VICKEY. Give and take, father.
HOBSON. I give and you take, and it's going to end.
MAGGIE. How much a week do you give us?
HOBSON. That's neither here nor there. (Rises and moves to doors L.)
At moment I'm on uppishness, and I'm warning you your conduct
towards your parent's got to change. (Turns to the counter.) But that's
not all. That's private conduct, and now I pass to broader aspects and I
speak of public conduct. I've looked upon my household as they go
about the streets, and I've been disgusted. The fair name and fame of
Hobson have been outraged by members of Hobson's family, and
uppishness has done it.
VICKEY. I don't know what you're talking about.
HOBSON. Vickey, you're pretty, but you can lie like a gas-meter. Who
had new dresses on last week?
ALICE. I suppose you mean Vickey and me!
HOBSON. I do.
VICKEY. We shall dress as we like, father, and you can save your
breath.
HOBSON. I'm not stopping in from my business appointment for the
purpose of saving my breath.
VICKEY. You like to see me in nice clothes.
HOBSON. I do. I like to see my daughters nice. (Crosses R.) That's
why I pay Mr. Tudsbury, the draper, 10 pounds a year a head to dress
you proper. It pleases the eye and it's good for trade. But, I'll tell you, if
some women could see themselves as men see them, they'd have a
shock, and I'll have words with Tudsbury an' all, for letting you dress
up like guys. (Moves L.) I saw you and Alice out of the "Moonraker's"
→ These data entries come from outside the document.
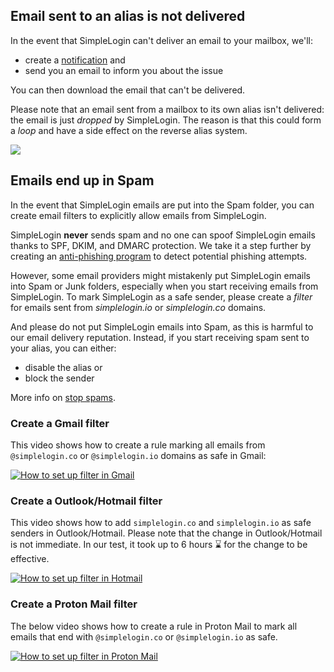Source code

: 

## Email sent to an alias is not delivered

In the event that SimpleLogin can't deliver an email to your mailbox, we'll:

- create a [notification](https://app.simplelogin.io/dashboard/notifications) and
- send you an email to inform you about the issue


You can then download the email that can't be delivered.

Please note that an email sent from a mailbox to its own alias isn't delivered: the email is just *dropped* by SimpleLogin. The reason is that this could form a *loop* and have a side effect on the reverse alias system.

![](troubleshooting/loop.png)

## Emails end up in Spam

In the event that SimpleLogin emails are put into the Spam folder, you can create email filters to explicitly allow emails from SimpleLogin.

SimpleLogin **never** sends spam and no one can spoof SimpleLogin emails thanks to SPF, DKIM, and DMARC protection. We take it a step further by creating an [anti-phishing program](anti-phishing.md) to detect potential phishing attempts.

However, some email providers might mistakenly put SimpleLogin emails into Spam or Junk folders, especially when you start receiving emails from SimpleLogin. To mark SimpleLogin as a safe sender, please create a *filter* for emails sent from *simplelogin.io* or *simplelogin.co* domains.

And please do not put SimpleLogin emails into Spam, as this is harmful to our email delivery reputation. Instead, if you start receiving spam sent to your alias, you can either:

- disable the alias or
- block the sender

More info on [stop spams](block-sender.md).

### Create a Gmail filter

This video shows how to create a rule marking all emails from `@simplelogin.co` or `@simplelogin.io` domains as safe in Gmail:

[![How to set up filter in Gmail](https://img.youtube.com/vi/se-QIH-AmJc/0.jpg)](https://www.youtube.com/watch?v=se-QIH-AmJc)

### Create a Outlook/Hotmail filter

This video shows how to add `simplelogin.co` and `simplelogin.io` as safe senders in Outlook/Hotmail. Please note that the change in Outlook/Hotmail is not immediate. In our test, it took up to 6 hours ⌛️ for the change to be effective.

[![How to set up filter in Hotmail](https://img.youtube.com/vi/Qk2TZA-ORx0/0.jpg)](https://www.youtube.com/watch?v=Qk2TZA-ORx0)

### Create a Proton Mail filter

The below video shows how to create a rule in Proton Mail to mark all emails that end with `@simplelogin.co` or `@simplelogin.io` as safe.

[![How to set up filter in Proton Mail](getting-started/proton-filter.png)](https://proton.me/support/spam-filtering)
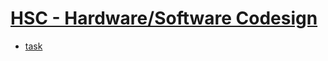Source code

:# [HSC - Hardware/Software Codesign](https://www.fit.vutbr.cz/study/courses/index.php.en?id=12711)

* [task](https://github.com/europ/VUTBR-FIT-HSC/tree/master/task)
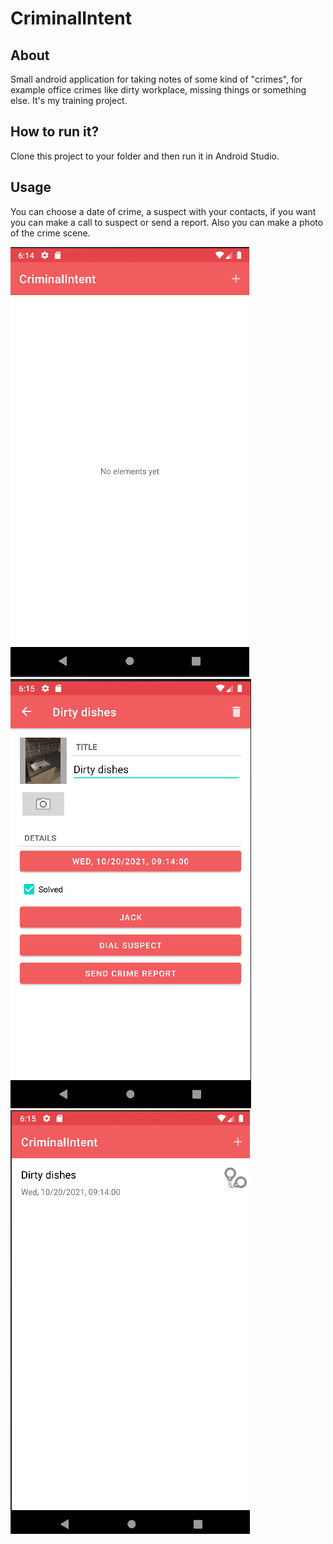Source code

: # CriminalIntent
## About
Small android application for taking notes of some kind of "crimes", 
for example office crimes like dirty workplace, missing things or something else.
It's my training project.
## How to run it?
Clone this project to your folder and then run it in Android Studio.
## Usage
You can choose a date of crime, a suspect with your contacts, if you want you can make a call to suspect or send a report.
Also you can make a photo of the crime scene.

![Screenshots](https://github.com/johnmarsel/CriminalIntent/raw/master/screenshots/screenshot1.png) ![Screenshots](https://github.com/johnmarsel/CriminalIntent/raw/master/screenshots/screenshot2.png) 
![Screenshots](https://github.com/johnmarsel/CriminalIntent/raw/master/screenshots/screenshot3.png) 
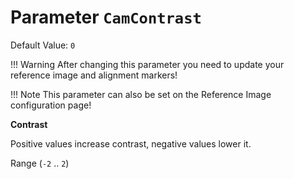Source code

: # Parameter `CamContrast`
Default Value: `0`

!!! Warning
    After changing this parameter you need to update your reference image and alignment markers!

!!! Note
    This parameter can also be set on the Reference Image configuration page!

**Contrast**

Positive values increase contrast, negative values lower it.

Range (`-2` .. `2`)
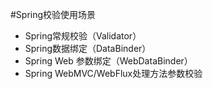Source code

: #Spring校验使用场景
+ Spring常规校验（Validator）
+ Spring数据绑定（DataBinder）
+ Spring Web 参数绑定（WebDataBinder）
+ Spring WebMVC/WebFlux处理方法参数校验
parlour on Thursday night and my friend Sam Minns--(Turns.)
ALICE. A publican.
HOBSON. Aye, a publican. As honest a man as God Almighty ever set
behind a bar, my ladies. My friend, Sam Minns, asked me who you
were. And well he might. You were going down Chapel Street with a
hump added to nature behind you.
VICKEY (scandalized). Father!
HOBSON. The hump was wagging, and you put your feet on pavement
as if you'd got chilblains--aye, stiff neck above and weak knees below.
It's immodest!
ALICE. It is not immodest, father. It's the fashion to wear bustles.
HOBSON. Then to hell with the fashion.
MAGGIE. Father, you are not in the "Moonraker's" now.